Lost on Planet China - J. Maarten Troost [74]
Outside, the temple was surrounded by branching alleyways where young monks leapt among the puddles in front of shops selling joss sticks, golden Buddhas, chicken carcasses, slabs of meat, eels, starfish, mussels, clams, shark fins, and seafood of a kind completely unrecognizable to me, though no doubt I would find it in my evening meal. Pelted by cold, wet drops, I walked on to the One Hundred Step Beach, which is nine hundred steps smaller than the One Thousand Step Beach a short distance farther on. My umbrella whipped inside out and then collapsed in the gale, and as I watched the foaming sea I began to wonder how exactly I was going to get off the island after dinner. I had planned on taking an overnight boat to Shanghai, but this now struck me as an unsensible mode of transport.
I found refuge from the weather inside a small restaurant with a leaky roof overlooking the beach. What I really wanted was coffee and perhaps a slice of pumpkin bread. Instead I had seaweed tea, and ordered a boiled egg with slices of tomato and cucumber, and received instead a plate of scrambled eggs mixed with diced tomatoes. Perhaps the waiter thought I was Australian. That’s what Australians do, mix eggs and tomatoes with everything—an unholy combination, in my opinion.
The wind roared and the rain gave no indication of lessening, and so I decided that today I would just be wet.

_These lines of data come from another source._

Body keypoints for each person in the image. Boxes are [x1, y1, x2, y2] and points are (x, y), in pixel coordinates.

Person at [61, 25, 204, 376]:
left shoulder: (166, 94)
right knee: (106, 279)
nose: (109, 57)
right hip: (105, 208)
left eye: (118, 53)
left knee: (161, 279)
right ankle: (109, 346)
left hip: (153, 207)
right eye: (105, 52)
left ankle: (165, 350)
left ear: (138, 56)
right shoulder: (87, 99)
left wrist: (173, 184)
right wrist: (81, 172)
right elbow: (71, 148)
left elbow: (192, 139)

I made my way past streetlamps decorated with swastikas, a sight that always succeeds in startling me. But, in fact, in Buddhism it is a symbol for love and mercy, and to this day it strikes me as particularly twisted that the Nazis chose to appropriate this ancient image of peace and love. I made my way to the Western Paradise trail and climbed the stairs to a rock that was carved with calligraphy. Etched in stone was the character for love, and visitors had left thousands of padlocks linked to a low fence that lay before it, testimonies of someone’s devotion to another. At this point, I realized that I could go no farther—water was now rushing down the stairs and soon they would be all be but impassable. The wind had picked up further, sending twigs fluttering across the steps and against my rainwear, and I decided that the yin and yang of wandering around in a maelstrom compared to being dry and warm tilted to the latter. I returned to the hotel to inquire about boats traveling back to the mainland.

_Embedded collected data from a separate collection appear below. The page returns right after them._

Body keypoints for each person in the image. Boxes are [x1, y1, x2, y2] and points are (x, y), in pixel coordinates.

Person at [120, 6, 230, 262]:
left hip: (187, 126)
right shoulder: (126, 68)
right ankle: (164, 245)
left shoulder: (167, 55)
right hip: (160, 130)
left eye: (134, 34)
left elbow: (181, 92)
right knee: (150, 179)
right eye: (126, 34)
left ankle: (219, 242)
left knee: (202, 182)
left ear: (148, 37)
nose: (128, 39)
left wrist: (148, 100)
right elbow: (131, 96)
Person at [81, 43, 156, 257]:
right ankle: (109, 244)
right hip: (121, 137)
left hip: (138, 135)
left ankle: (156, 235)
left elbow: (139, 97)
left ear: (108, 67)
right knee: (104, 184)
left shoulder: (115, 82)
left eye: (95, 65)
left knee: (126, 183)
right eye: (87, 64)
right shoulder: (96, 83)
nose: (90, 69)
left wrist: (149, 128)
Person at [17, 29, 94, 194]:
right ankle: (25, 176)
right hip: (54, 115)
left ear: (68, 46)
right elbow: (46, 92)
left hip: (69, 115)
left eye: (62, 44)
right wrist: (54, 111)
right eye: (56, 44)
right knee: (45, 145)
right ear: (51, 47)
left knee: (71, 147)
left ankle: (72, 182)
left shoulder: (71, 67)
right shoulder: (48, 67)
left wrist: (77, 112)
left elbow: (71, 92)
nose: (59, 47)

“No boats,” I was told. “Typhoon.”
There are typhoons and there are super typhoons. Typhoon Chancu was only the second super typhoon to ever be recorded in the South China Sea. And somehow, I had managed to place myself on an island while it struck. Clearly, I really needed to learn how to read a Chinese newspaper. This was inconvenient, a small problem, as I had to be in Hong Kong shortly to meet a friend. But instead of leisurely making my way south through Zhejiang, Fujian, and Guangdong Provinces, I found myself marooned on an island while thunderous waves broke on its shore and gale-force winds buffeted the trees.
But this was my fault too. China is a big country, and you don’t quite realize how big it is until you start plotting the time and logistics it takes to get oneself from here to there. Nothing is straightforward in China; there are always complications. And it is enormous, this country of 1.3 billion people.